Billow clouds, shocked streams & shedding eddies

I flew from Bangalore to Delhi on Tuesday. The flight was early in the day, at 6, and so I had the wonderful opportunity to watch a sunrise from above a sea of clouds. One very beautiful sight was the presence of uniquely shaped ones, styled like the waves in Hokusai’s The Great Wave off Kanagawa.

'The Great Wave off Kanagawa'
Photo: Wikimedia Commons

I recalled having seen them in Tuticorin sometime in late 2011, but I couldn’t remember what they were called. Their vortex-like upper tips had me confuse them briefly with a Karman vortex street. Thankfully, one Google search led to another and I came upon the answer: billow clouds.

A photograph of billow clouds.
A photograph of billow clouds. Photo: wunderground.com

Billow clouds, I re-learnt, are the result of what’s called a Kelvin-Helmholtz instability: When two fluids of different densities and sharing a surface are moving parallel to each other, the surface becomes unstable if their relative velocity reaches a certain threshold.

When there’s talk of fluids, surface tension is likely to be involved. Fortunately, that’s what the relative velocity component takes care of. However, “surface tension is not relevant on atmospheric scales,” said Dr. Rajaram Nityananda, of IISER, Pune.

More interestingly, subtle variations on the Kelvin-Helmholtz instability give rise to more complex shapes, and even more complex titles. For example, if the lighter fluid is pushing against the heavier fluid, a Rayleigh-Taylor instability* results. A memorable manifestation of this is the mushroom cloud that forms after a powerful nuclear explosion, where cooler air is pushing into the debris rising upward.

A mushroom cloud rising from the Castle Romeo nuclear test, 1954.
Image: Wikimedia Commons

If you sent a If you sent a shockwave through two parallely flowing fluids, you’d get the Richtmyer-Meshkov instability. The shockwave will cause both fluids to accelerate and waver, the extent of which builds up over time. If the heavier accelerates into the lighter one, it pushes through as spikes. If the lighter accelerates into the heavier one, it produces bubbles. Eventually, the instability builds up until the two fluids are mixed.

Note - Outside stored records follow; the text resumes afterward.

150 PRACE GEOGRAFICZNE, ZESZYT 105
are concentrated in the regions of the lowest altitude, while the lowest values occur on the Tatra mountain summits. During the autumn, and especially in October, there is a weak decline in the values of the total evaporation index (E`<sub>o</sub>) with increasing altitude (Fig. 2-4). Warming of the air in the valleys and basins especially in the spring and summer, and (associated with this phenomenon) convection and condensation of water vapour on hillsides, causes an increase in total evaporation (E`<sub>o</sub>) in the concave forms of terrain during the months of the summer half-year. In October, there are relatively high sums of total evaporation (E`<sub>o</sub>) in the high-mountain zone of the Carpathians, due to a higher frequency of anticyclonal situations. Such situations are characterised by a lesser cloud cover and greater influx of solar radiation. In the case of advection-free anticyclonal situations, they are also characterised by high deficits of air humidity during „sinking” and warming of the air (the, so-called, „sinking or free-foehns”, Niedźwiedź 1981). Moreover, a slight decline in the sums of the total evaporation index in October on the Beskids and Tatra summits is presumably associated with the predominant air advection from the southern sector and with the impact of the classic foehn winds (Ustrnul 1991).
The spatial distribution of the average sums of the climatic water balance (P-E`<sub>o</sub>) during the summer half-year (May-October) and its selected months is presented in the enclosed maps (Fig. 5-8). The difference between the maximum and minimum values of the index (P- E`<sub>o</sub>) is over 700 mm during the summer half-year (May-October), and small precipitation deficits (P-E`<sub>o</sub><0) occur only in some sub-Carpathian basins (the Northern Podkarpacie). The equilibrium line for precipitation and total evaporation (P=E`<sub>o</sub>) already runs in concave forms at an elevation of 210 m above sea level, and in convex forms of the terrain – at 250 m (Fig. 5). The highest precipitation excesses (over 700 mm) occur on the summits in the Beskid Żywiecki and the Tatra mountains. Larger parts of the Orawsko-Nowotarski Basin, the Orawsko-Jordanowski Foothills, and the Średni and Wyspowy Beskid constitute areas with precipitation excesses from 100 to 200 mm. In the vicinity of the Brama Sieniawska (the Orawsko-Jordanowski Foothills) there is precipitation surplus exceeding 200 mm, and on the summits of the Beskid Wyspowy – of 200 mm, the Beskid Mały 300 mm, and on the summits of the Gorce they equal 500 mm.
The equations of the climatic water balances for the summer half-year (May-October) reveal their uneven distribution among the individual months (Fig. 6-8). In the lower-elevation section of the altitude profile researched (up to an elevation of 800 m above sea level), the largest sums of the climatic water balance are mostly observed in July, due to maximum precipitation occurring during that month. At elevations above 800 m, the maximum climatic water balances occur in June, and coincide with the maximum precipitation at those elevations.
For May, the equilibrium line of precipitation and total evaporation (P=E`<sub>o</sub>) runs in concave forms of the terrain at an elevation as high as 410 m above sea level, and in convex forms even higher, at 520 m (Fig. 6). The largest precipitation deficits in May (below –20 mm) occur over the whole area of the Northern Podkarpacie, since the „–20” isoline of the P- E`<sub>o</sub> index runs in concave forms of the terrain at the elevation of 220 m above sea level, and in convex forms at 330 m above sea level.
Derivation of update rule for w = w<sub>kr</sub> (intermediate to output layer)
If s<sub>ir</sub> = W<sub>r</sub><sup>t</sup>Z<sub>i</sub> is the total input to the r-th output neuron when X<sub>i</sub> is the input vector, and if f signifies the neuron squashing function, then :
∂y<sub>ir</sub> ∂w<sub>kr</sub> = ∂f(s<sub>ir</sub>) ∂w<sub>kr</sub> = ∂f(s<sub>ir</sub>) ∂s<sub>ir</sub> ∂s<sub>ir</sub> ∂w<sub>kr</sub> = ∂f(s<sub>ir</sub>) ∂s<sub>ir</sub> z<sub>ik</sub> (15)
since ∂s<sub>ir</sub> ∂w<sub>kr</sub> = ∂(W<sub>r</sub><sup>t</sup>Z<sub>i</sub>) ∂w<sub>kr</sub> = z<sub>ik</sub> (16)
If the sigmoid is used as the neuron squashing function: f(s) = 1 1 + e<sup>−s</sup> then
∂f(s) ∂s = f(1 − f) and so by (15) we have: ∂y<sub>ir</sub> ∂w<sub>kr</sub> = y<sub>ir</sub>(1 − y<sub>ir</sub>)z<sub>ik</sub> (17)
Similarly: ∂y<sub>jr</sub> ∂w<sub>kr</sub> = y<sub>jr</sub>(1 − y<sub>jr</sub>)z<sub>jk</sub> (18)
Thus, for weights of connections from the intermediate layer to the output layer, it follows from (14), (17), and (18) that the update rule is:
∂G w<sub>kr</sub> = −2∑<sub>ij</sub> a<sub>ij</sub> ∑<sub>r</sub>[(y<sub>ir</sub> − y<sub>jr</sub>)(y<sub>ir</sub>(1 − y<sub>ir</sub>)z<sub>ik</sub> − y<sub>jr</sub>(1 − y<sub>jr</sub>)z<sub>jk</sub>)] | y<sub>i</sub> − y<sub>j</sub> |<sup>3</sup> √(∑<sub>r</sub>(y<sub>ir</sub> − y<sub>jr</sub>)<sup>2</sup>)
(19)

Simulation of a shockwave-induced Richtmyer-Meshkov instability.
Simulation of a shockwave-induced RM instability. Image: Wikimedia Commons

This could be leveraged in the working of jet engines. A parallel flow of fuel and oxygen could be destabilized using a shockwave so the fuel is broken up into finer droplets that are easier to combust.

At last, we come to my “phenomenological” favorite (not that there’s a list): the Karman vortex street. Instead of there being two fluids, imagine just the one, in whose path a blunt obstacle is placed. When it meets the obstacle, the fluid is split into two swirling streams. If the fluid was flowing fast enough, given the shape of the obstacle, the streams reconcile their paths after crossing the obstacle by forming vortices – sometimes a street of them.

Notice the gradual onset of instability until the 49th second. Karman vortices are evidently not hard to find as many satellite images of winds blowing past small islands have shown.

Image: http://disc.sci.gsfc.nasa.gov/
Image: http://disc.sci.gsfc.nasa.gov/

These effects are as astounding as the foundational principles are elegant. If simple disturbances on one and two streams are responsible for a variety of designs, imagine what the depthless roster of fluid dynamics will have to offer.